**Dataset:**
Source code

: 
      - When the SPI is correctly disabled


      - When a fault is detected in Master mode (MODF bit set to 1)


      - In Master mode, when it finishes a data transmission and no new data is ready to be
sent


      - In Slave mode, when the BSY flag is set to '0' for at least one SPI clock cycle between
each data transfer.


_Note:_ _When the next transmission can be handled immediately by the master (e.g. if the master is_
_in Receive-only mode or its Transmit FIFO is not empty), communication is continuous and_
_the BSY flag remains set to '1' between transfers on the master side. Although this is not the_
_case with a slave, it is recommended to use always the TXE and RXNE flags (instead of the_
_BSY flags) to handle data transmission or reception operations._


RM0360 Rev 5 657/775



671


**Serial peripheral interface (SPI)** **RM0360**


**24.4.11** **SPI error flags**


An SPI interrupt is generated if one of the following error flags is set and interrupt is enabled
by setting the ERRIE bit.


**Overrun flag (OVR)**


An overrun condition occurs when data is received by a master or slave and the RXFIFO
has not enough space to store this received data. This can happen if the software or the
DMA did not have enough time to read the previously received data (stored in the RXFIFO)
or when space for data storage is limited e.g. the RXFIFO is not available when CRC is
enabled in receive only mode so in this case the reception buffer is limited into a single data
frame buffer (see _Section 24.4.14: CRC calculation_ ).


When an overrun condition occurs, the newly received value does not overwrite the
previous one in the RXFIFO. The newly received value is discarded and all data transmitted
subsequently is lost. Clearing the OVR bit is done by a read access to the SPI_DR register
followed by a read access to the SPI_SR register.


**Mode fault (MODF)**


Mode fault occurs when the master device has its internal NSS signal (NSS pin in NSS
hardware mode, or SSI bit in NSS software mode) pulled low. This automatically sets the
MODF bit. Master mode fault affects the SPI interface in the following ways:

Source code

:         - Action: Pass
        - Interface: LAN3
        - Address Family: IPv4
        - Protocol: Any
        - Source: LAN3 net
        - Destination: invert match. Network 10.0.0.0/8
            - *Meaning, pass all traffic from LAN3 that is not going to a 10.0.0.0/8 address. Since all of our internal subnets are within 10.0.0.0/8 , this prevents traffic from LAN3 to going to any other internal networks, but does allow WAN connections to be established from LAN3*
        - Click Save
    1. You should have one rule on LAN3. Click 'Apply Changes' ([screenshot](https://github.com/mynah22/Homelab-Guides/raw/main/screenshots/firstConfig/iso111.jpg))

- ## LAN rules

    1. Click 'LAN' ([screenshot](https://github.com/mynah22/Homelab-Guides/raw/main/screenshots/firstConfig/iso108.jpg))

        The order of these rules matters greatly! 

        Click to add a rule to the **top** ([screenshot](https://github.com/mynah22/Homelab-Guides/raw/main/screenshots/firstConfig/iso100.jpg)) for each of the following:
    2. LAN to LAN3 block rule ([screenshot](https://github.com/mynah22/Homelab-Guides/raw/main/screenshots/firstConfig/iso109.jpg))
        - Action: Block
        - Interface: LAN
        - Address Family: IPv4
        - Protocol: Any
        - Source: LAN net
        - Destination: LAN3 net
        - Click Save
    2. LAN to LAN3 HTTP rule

**Prompt:** Above are the records; copy all of them exactly.

**Exercise answer:**
Source code

: 
      - When the SPI is correctly disabled


      - When a fault is detected in Master mode (MODF bit set to 1)


      - In Master mode, when it finishes a data transmission and no new data is ready to be
sent


      - In Slave mode, when the BSY flag is set to '0' for at least one SPI clock cycle between
each data transfer.


_Note:_ _When the next transmission can be handled immediately by the master (e.g. if the master is_
_in Receive-only mode or its Transmit FIFO is not empty), communication is continuous and_
_the BSY flag remains set to '1' between transfers on the master side. Although this is not the_
_case with a slave, it is recommended to use always the TXE and RXNE flags (instead of the_
_BSY flags) to handle data transmission or reception operations._


RM0360 Rev 5 657/775



671


**Serial peripheral interface (SPI)** **RM0360**


**24.4.11** **SPI error flags**


An SPI interrupt is generated if one of the following error flags is set and interrupt is enabled
by setting the ERRIE bit.


**Overrun flag (OVR)**


An overrun condition occurs when data is received by a master or slave and the RXFIFO
has not enough space to store this received data. This can happen if the software or the
DMA did not have enough time to read the previously received data (stored in the RXFIFO)
or when space for data storage is limited e.g. the RXFIFO is not available when CRC is
enabled in receive only mode so in this case the reception buffer is limited into a single data
frame buffer (see _Section 24.4.14: CRC calculation_ ).


When an overrun condition occurs, the newly received value does not overwrite the
previous one in the RXFIFO. The newly received value is discarded and all data transmitted
subsequently is lost. Clearing the OVR bit is done by a read access to the SPI_DR register
followed by a read access to the SPI_SR register.


**Mode fault (MODF)**


Mode fault occurs when the master device has its internal NSS signal (NSS pin in NSS
hardware mode, or SSI bit in NSS software mode) pulled low. This automatically sets the
MODF bit. Master mode fault affects the SPI interface in the following ways:

Source code

:         - Action: Pass
        - Interface: LAN3
        - Address Family: IPv4
        - Protocol: Any
        - Source: LAN3 net
        - Destination: invert match. Network 10.0.0.0/8
            - *Meaning, pass all traffic from LAN3 that is not going to a 10.0.0.0/8 address. Since all of our internal subnets are within 10.0.0.0/8 , this prevents traffic from LAN3 to going to any other internal networks, but does allow WAN connections to be established from LAN3*
        - Click Save
    1. You should have one rule on LAN3. Click 'Apply Changes' ([screenshot](https://github.com/mynah22/Homelab-Guides/raw/main/screenshots/firstConfig/iso111.jpg))

- ## LAN rules

    1. Click 'LAN' ([screenshot](https://github.com/mynah22/Homelab-Guides/raw/main/screenshots/firstConfig/iso108.jpg))

        The order of these rules matters greatly! 

        Click to add a rule to the **top** ([screenshot](https://github.com/mynah22/Homelab-Guides/raw/main/screenshots/firstConfig/iso100.jpg)) for each of the following:
    2. LAN to LAN3 block rule ([screenshot](https://github.com/mynah22/Homelab-Guides/raw/main/screenshots/firstConfig/iso109.jpg))
        - Action: Block
        - Interface: LAN
        - Address Family: IPv4
        - Protocol: Any
        - Source: LAN net
        - Destination: LAN3 net
        - Click Save
    2. LAN to LAN3 HTTP rule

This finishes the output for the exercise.